Hello, I am having a hard time coming about the possible bad quality of a data-set I just got. The library is paired-end and strand-specific (first strand), and so, I have aligned with TopHat, including the option "--library-type=fr-strand-specific.
My problem is that after the Cufflinks/Cuffdiff protocol, I look at the output files and find that most of the gene/transcript IDs have a bad "status", either "fail" or "no test" I have ran Cufflinks and Cuffdiff with and without the --library-type option and got the same poor results. This is surprising especially because I have about 500 million reads aligned by TopHat. Unless the complexity is horrible?

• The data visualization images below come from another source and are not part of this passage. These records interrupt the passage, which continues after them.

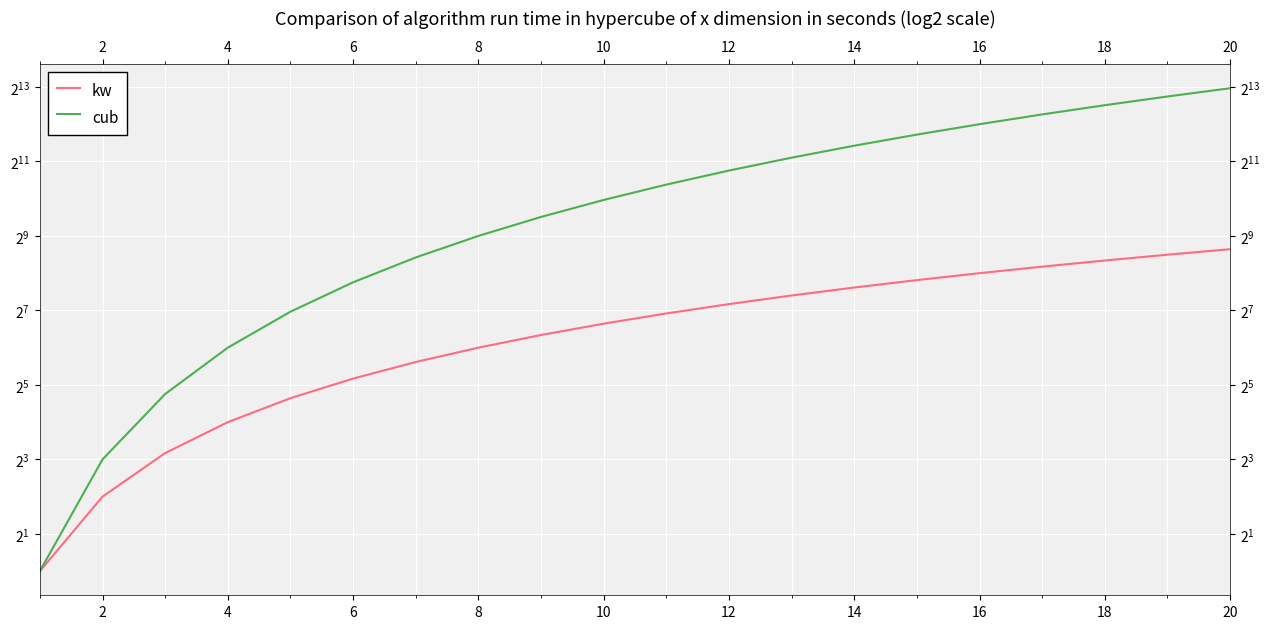

Rank the series by their average value, from lowest to highest.

kw, cub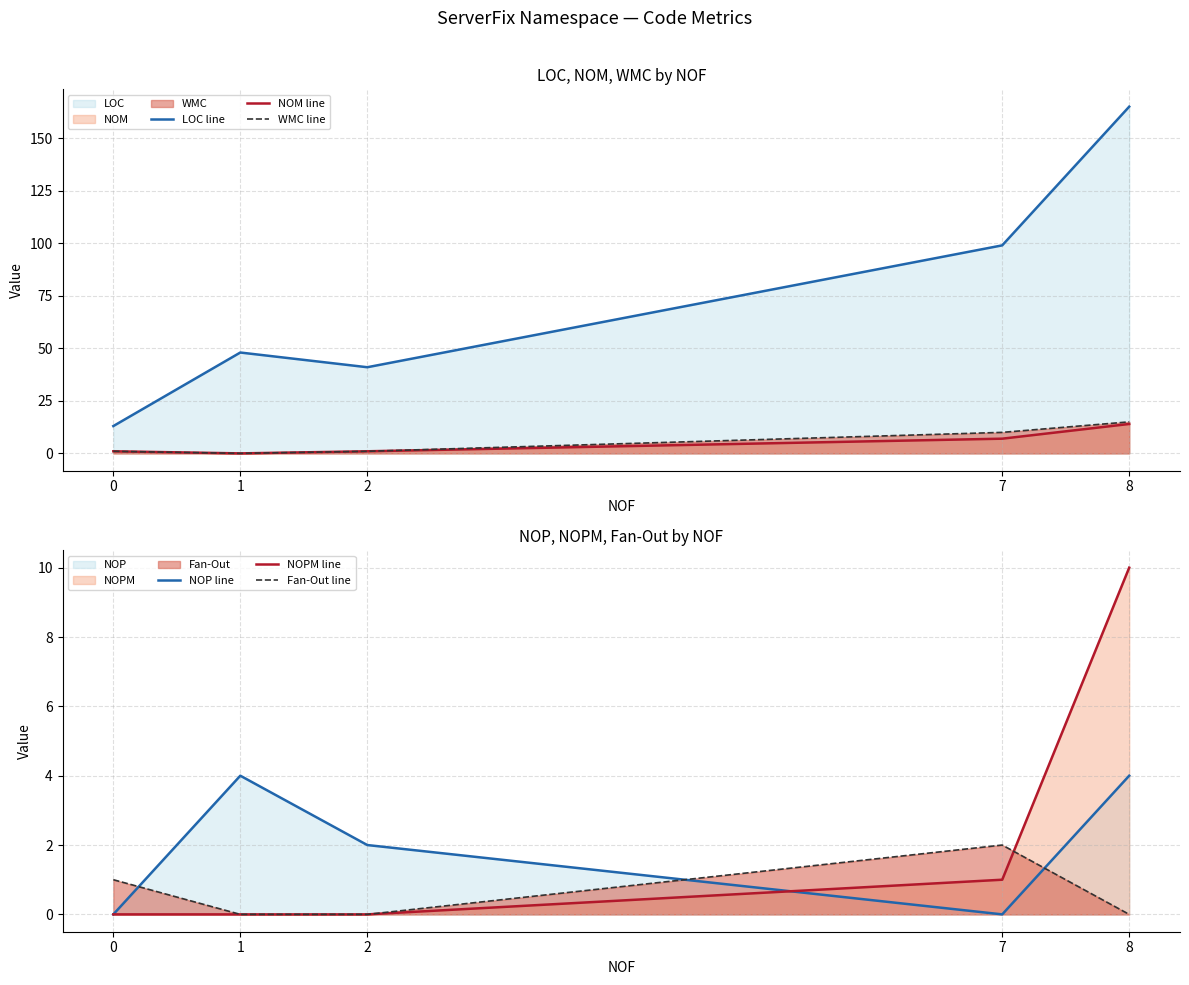

Is it true that NOPM line equals 2 at 7?

False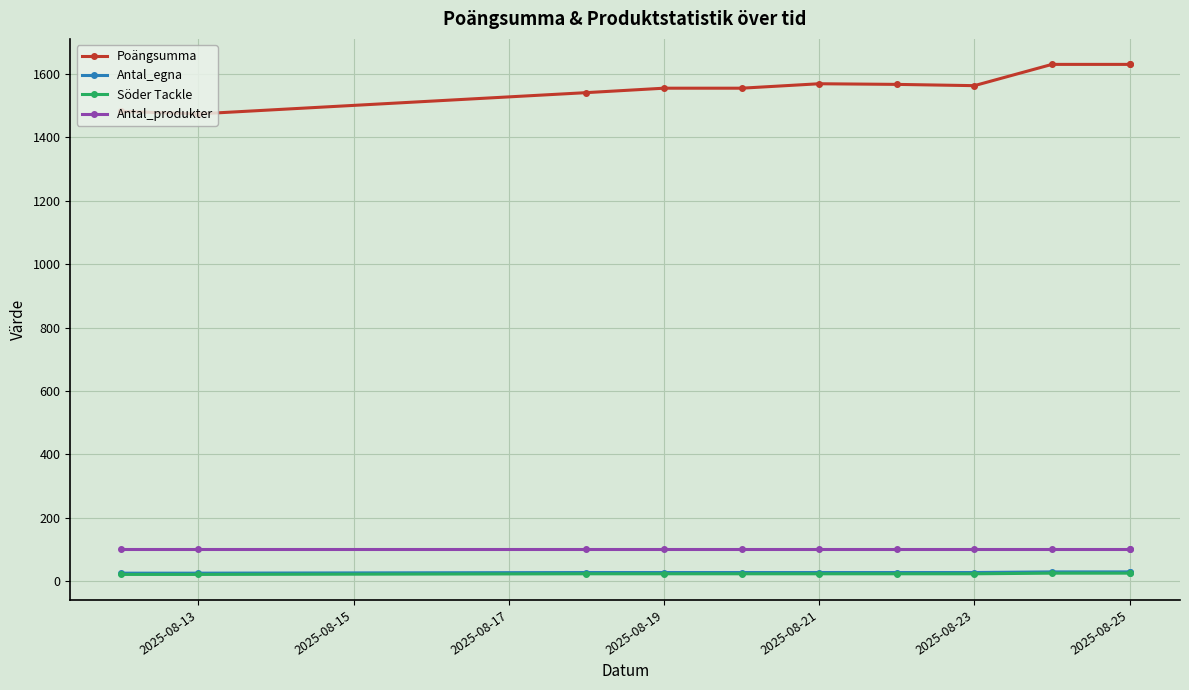

What are all the series names shown in the legend?

Poängsumma, Antal_egna, Söder Tackle, Antal_produkter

My command-lines are the following
tophat -g 1 -G genes.gtf --library-type=fr-firstsrand -o output BowtieIndex/genome input.fastq input.fastq
cufflinks -u -v -b genome.fa -g genes.gtf -o output input.bam
cuffmerge -g genes.gtf -s genome.fa cuffmerge.txt
cuffdiff -u -b genome.fa cuffmerge/merged.gtf -o output sample1.bam sample2.bam
I ran cufflinks and cuffdiff with and without "--library-type=fr-firststrand
Any input on what I might be doing wrong would be appreciated. G.
Have you looked at your FPKM distribution from the gtf files themselves? How about your alignment %? What sort of pre-processing did you do?